*** PROVIDED DATA Section Begins ***
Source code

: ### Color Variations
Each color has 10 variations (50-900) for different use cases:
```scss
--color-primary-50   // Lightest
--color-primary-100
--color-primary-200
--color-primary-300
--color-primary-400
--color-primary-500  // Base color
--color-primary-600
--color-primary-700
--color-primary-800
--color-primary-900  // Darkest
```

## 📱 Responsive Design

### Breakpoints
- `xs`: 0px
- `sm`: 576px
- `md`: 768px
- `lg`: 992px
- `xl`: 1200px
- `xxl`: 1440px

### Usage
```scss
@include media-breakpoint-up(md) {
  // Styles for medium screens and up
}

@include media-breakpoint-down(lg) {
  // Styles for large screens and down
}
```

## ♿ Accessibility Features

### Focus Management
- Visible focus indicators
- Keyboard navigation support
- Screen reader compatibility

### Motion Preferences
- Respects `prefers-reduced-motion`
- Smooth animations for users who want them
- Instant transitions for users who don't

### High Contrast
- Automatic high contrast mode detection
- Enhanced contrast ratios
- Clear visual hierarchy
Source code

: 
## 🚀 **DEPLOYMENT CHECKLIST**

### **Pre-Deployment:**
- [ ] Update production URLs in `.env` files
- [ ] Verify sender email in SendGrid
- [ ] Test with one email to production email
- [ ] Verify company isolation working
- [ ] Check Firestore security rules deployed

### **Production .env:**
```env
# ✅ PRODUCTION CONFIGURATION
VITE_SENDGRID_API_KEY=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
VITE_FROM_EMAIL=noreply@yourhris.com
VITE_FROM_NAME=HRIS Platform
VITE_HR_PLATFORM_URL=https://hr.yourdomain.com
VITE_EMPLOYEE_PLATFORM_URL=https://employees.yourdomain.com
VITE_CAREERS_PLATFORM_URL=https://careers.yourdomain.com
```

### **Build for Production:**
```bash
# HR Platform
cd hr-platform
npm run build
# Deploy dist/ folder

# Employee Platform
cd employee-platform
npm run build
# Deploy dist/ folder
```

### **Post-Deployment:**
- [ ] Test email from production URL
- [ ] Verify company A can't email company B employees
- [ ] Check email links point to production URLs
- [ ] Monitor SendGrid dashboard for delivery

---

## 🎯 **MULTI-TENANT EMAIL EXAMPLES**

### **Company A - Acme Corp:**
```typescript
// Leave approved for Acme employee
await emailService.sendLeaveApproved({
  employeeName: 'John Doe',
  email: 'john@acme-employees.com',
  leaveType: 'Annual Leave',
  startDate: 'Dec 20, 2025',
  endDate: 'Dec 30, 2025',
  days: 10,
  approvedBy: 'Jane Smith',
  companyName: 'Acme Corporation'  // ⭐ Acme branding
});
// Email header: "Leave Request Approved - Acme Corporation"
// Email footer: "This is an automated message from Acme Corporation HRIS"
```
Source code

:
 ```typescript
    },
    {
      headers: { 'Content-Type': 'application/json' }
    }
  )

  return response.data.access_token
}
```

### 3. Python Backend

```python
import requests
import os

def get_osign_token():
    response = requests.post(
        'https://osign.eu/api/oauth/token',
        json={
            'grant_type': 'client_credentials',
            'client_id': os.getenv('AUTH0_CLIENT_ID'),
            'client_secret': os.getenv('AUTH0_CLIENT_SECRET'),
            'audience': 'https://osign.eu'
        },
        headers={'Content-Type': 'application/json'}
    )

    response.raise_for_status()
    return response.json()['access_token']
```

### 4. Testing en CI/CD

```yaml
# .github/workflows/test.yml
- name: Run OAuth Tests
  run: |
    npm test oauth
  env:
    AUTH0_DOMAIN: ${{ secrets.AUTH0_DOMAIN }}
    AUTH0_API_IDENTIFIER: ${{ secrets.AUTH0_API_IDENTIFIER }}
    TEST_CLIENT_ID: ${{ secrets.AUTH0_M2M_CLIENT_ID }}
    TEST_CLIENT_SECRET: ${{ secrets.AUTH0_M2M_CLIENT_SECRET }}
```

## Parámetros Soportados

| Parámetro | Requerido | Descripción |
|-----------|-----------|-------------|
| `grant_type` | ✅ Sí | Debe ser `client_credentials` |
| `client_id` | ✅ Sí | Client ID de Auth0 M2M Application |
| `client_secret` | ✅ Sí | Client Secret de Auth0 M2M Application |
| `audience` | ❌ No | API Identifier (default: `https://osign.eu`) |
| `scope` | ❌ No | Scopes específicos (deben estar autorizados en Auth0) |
*** PROVIDED DATA Section Ends ***
_WHAT IS REQUIRED_:
Count the lines above in which the string "requests" occurs, and write the number with no other text.

_ANSWER TO THIS PROBLEM_:
2